Disebutkan juga bahwa bidan yang membantu Aminah melahirkan adalah al-Syaffa.
Mulanya Aminah merasa takut dan ini sangat wajar, lebih-lebih pada kelahiran
pertama, namun itu hanya sejenak karena tanpa menanti lama Aminah melahirkan
secara normal sebagaimana semua ibu melahirkan anaknya. [7]
Selesai
bersalin dikirimnya berita kepada Abdul Muttalib di Ka’bah, bahwa Aminah telah
melahirkan seorang anak laki-laki. Alangkah gembiranya orang tua itu setelah
menerima berita. Sekaligus ia teringat pada anaknya Abdullah. Gembira sekali hatinya
karena ternyata pengganti anaknya sudah ada. Cepat-cepat ia menemui menantunya
itu, diangkatnya bayi itu lalu dibawanya ke Ka’bah, Ia beri nama Muhammad. Nama
itu tidak umum dikalangan orang Arab, tetapi cukup dikenal. Kemudian
dikembalikannya bayi itu pada ibunya. Kini mereka sedang menantikan orang yang
akan menyusukannya dari Keluarga Sa’d (Bani Sa’d), untuk kemudian mereka
menyerahkan anaknya itu kepada salah seorang dari mereka, sebagaimana sudah
adat kaum bangsawan Arab di Mekkah.[8]
Pada
hari ketujuh dari kelahirannya, Abdul Muttalib menyembelih beberapa ekor
binatang dan menjamu karib dan sahabat-sahabatnya. Ketika itu ia ditanya
mengapa putra Abdullah dinamainya “Muhammad”, berbeda dengan nama-nama
leluhurnya. Abdul Muttalib menjawab: “ Aku mengharap dia terpuji
berkali-kali di bumi dan di langit.” Memang, kata Muhammad mengandung arti
“terpuji berkali-kali”.
Terlepas
apakah nama “Muhammad” adalah nama yang dipilih untuk bayi ini karena ibunya
selalu mendengar suara yang memintanya untuk menamai bayinya yang bakal lahir
dengan nama tersebut, ataukah itu adalah pilihan kakeknya, yang pasti bahwa
ratusan juta manusia setiap hari selalu menyebut nama itu dalam konteks pujian
dan penghormatan sebagaimana yang diharapkan kakeknya itu. Bisa jadi juga,
kalau anda menolak riwayat-riwayat yang menyatakan bahwa Muhammad adalah
pilihan “langit” yang dipesankan kepada Aminah, bisa jadi Abdul Muttalib serupa
dengan sekian banyak orang yang mengharapkan anak/cucunyalah yang diutus Tuhan
untuk menjadi nabi yang beritanya tersebar, khususnya dikalangan Ahl al-Kitab.[9]
E.
Masa Bayi Hingga Kanak-kanak
Salah satu adat kebiasaan kaum bangsawan Mekkah.

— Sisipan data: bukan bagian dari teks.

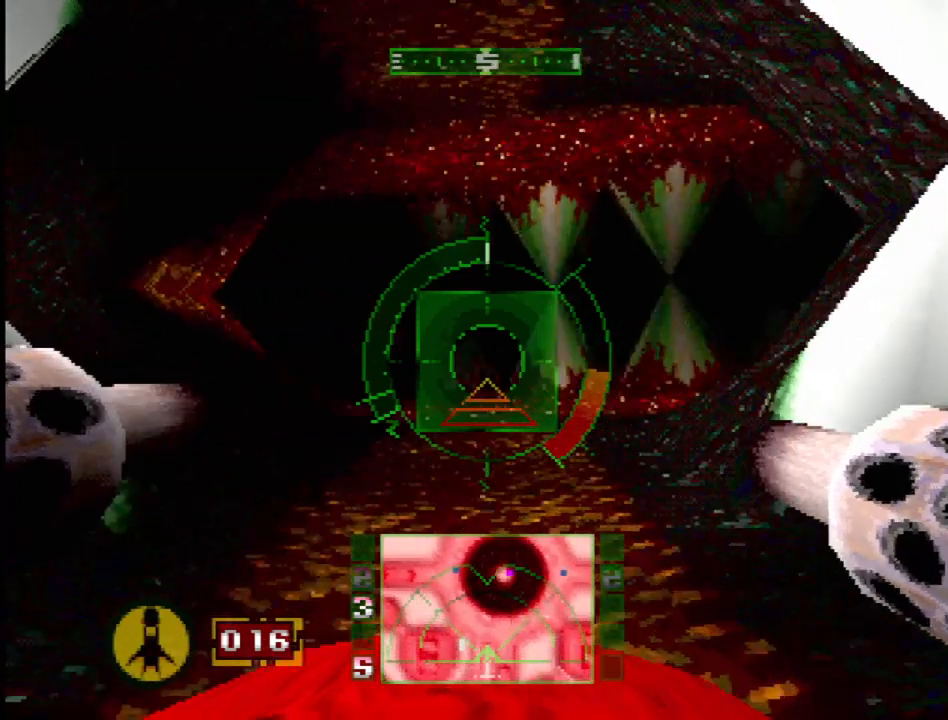
{"dt_ms": 500, "buttons": [], "events": [[50, "DPAD_LEFT", "down"], [100, "DPAD_UP", "down"], [283, "DPAD_UP", "up"], [367, "DPAD_LEFT", "up"]]}
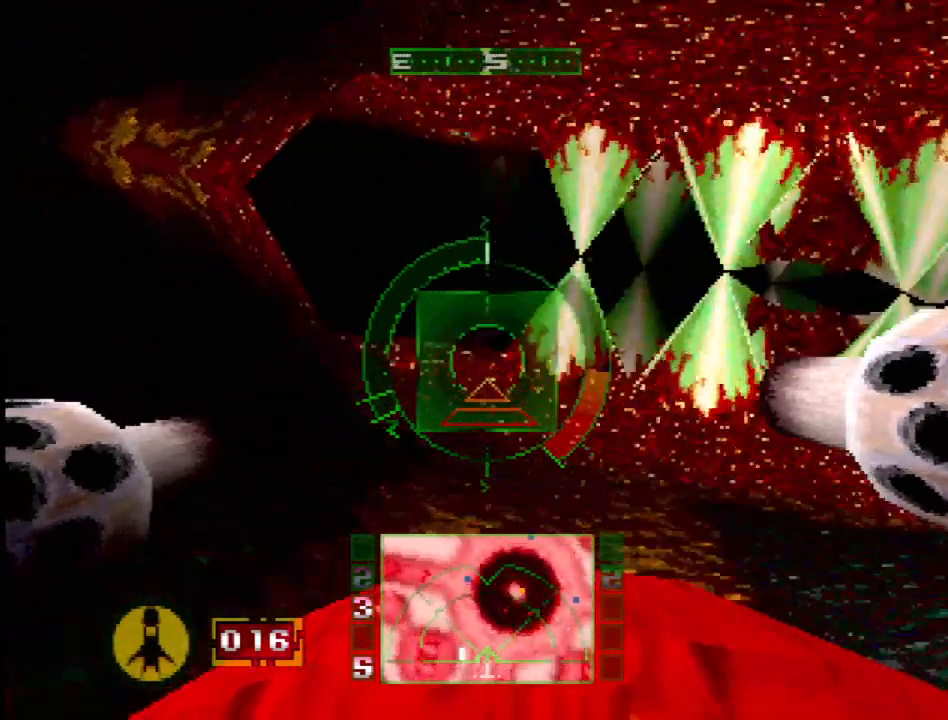
{"dt_ms": 500, "buttons": ["R2", "DPAD_LEFT"], "events": [[17, "R2", "down"], [200, "DPAD_LEFT", "down"]]}
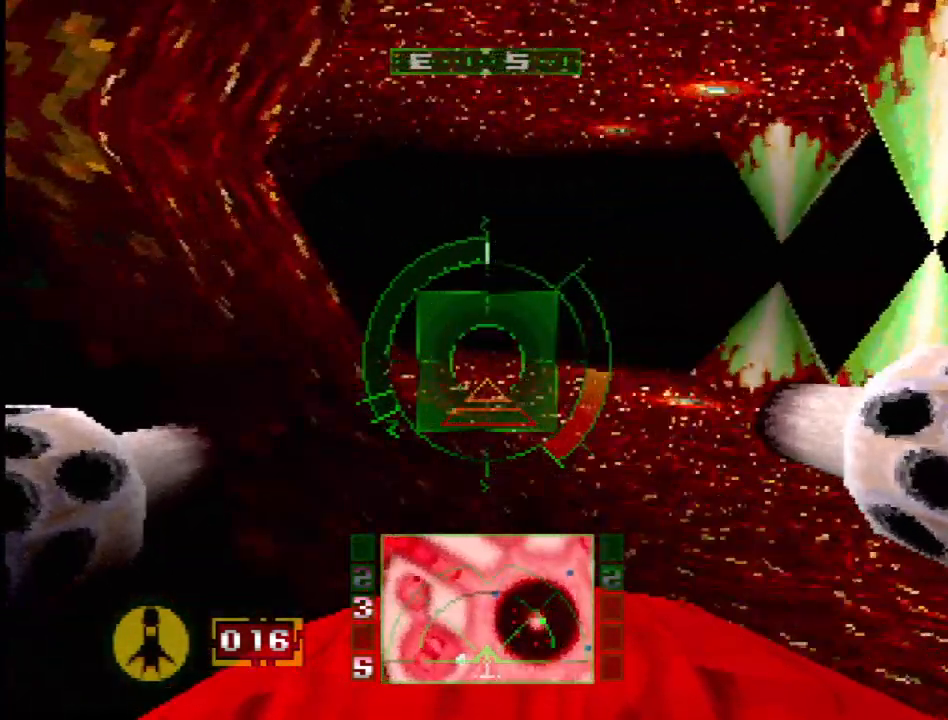
{"dt_ms": 500, "buttons": [], "events": [[50, "R2", "up"], [267, "DPAD_LEFT", "up"], [350, "R2", "down"], [450, "R2", "up"]]}
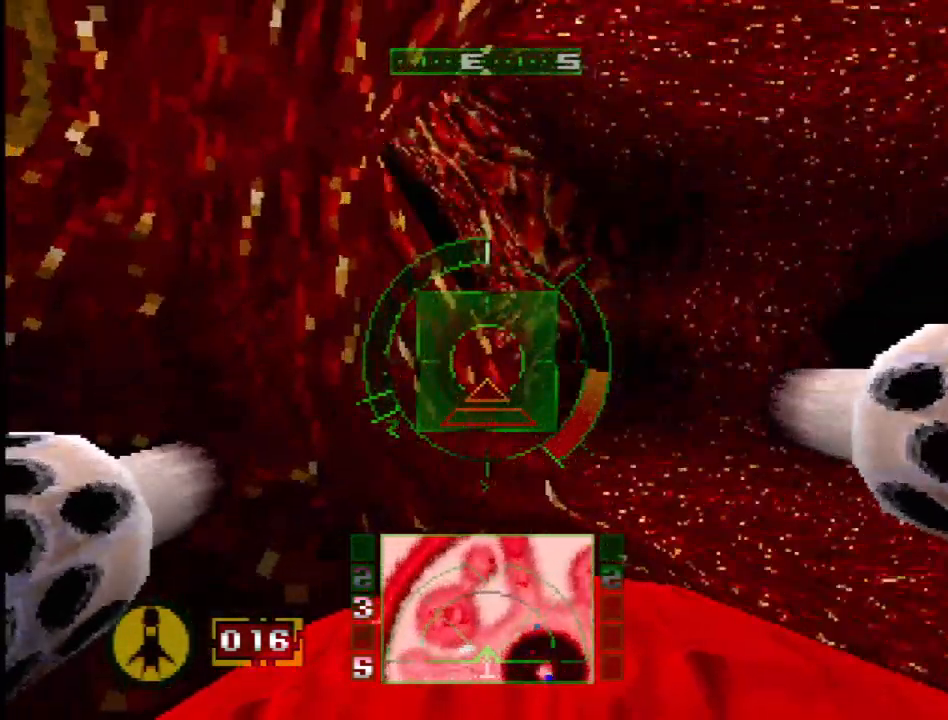
{"dt_ms": 500, "buttons": ["L1"], "events": [[17, "L1", "down"], [167, "R2", "down"], [483, "R2", "up"]]}
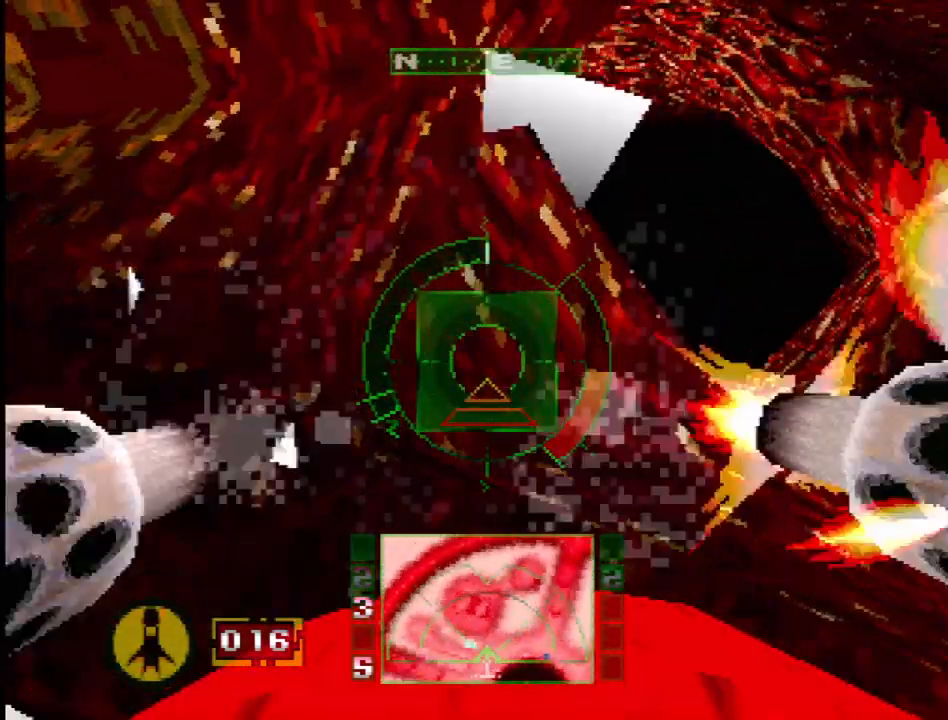
{"dt_ms": 500, "buttons": ["L1"], "events": [[150, "R2", "down"], [317, "R2", "up"]]}
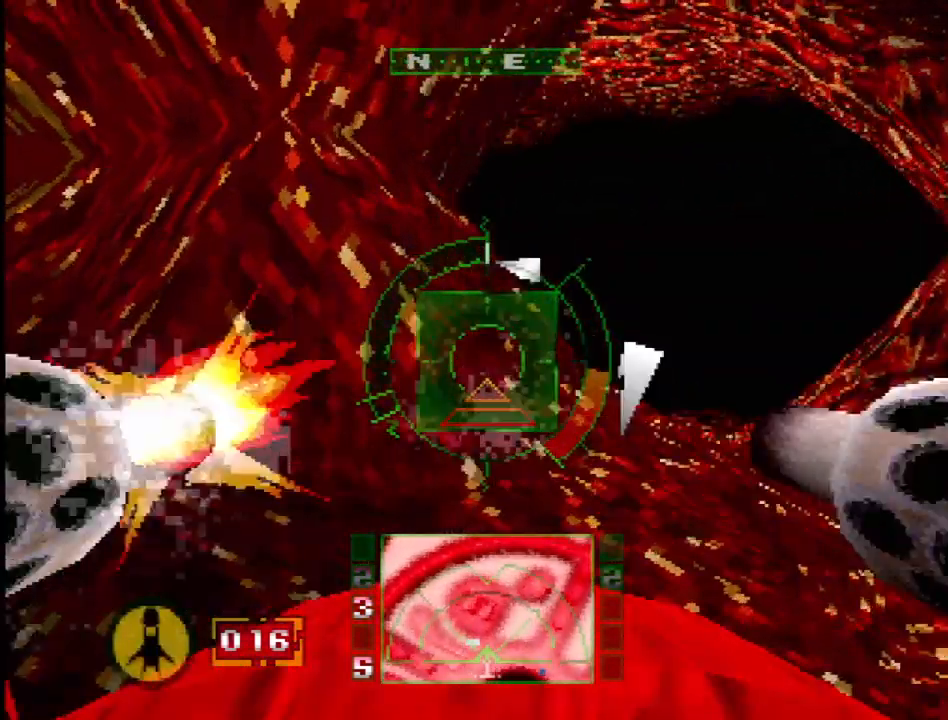
{"dt_ms": 500, "buttons": ["L1", "DPAD_LEFT"], "events": [[50, "R2", "down"], [200, "R2", "up"], [383, "DPAD_LEFT", "down"], [417, "DPAD_UP", "down"], [500, "DPAD_UP", "up"]]}
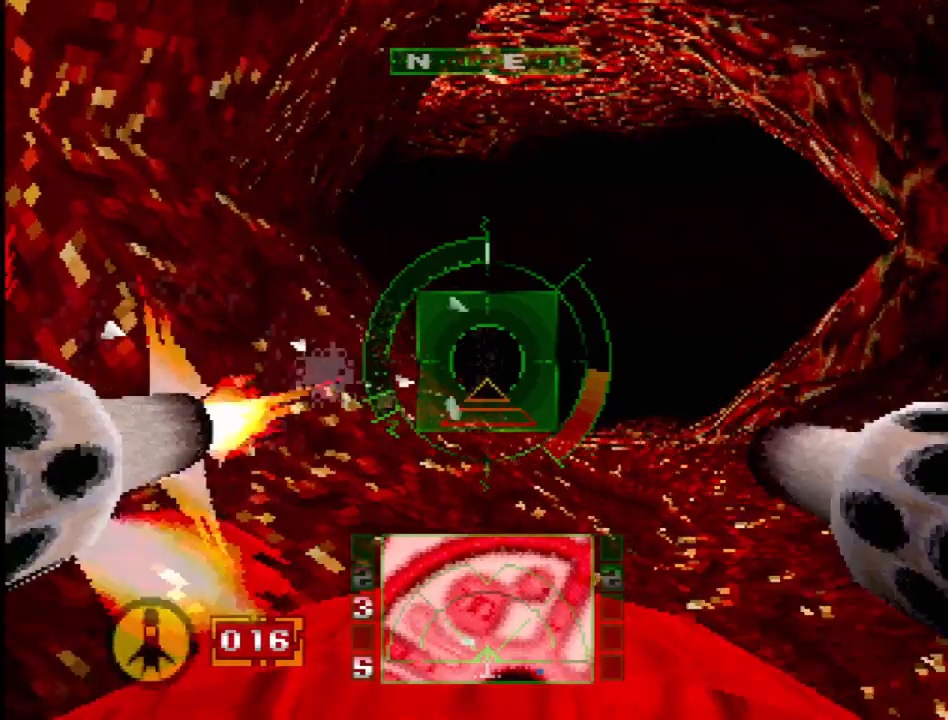
{"dt_ms": 500, "buttons": ["L1", "R2", "DPAD_UP", "DPAD_LEFT"], "events": [[17, "DPAD_LEFT", "up"], [83, "R2", "down"], [267, "R2", "up"], [350, "R2", "down"], [433, "DPAD_LEFT", "down"], [433, "DPAD_UP", "down"]]}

Pada zaman jahiliyah, ialah menyerahkan anaknya diasuh dan disusukan oleh
perempuan badwi yang berdiam di Badiah. Anak itu biasanya tinggal disitu hingga
berumur 7 atau 8 tahun. Maksudnya supaya dalam udara padang pasir yang bersih,
perawakan sang anak dapat tumbuh dengan segar dan sehat, supaya di dalam
suasana alam yang tiada terbatas itu, sang anak mendapat semangat hidup bebas
merdeka dan supaya dari pergaulan orang-orang Badwi yang belum rusak dan tidak banyak
bercampur dengan bahasa asing, sang anak dapat mempelajari tutur bahasa yang
baik dan fasih lidahnya.
Sementara menunggu pengasuh dari luar kota Nabi
Muhammad disusukan oleh Tsuwaibah, sahaya pamannya yaitu Abu Lahab. Sesudah
beberapa hari Nabi Muhammad disusukan Tsuwaibah maka datanglah
perempuan-perempuan badwi. Tetapi pengasuh-pengasuh itu biasanya lebih suka mengambil dan
mengasuh anak-anak dari keluarga bangsawan yang mampu dan ayahnya masih hidup.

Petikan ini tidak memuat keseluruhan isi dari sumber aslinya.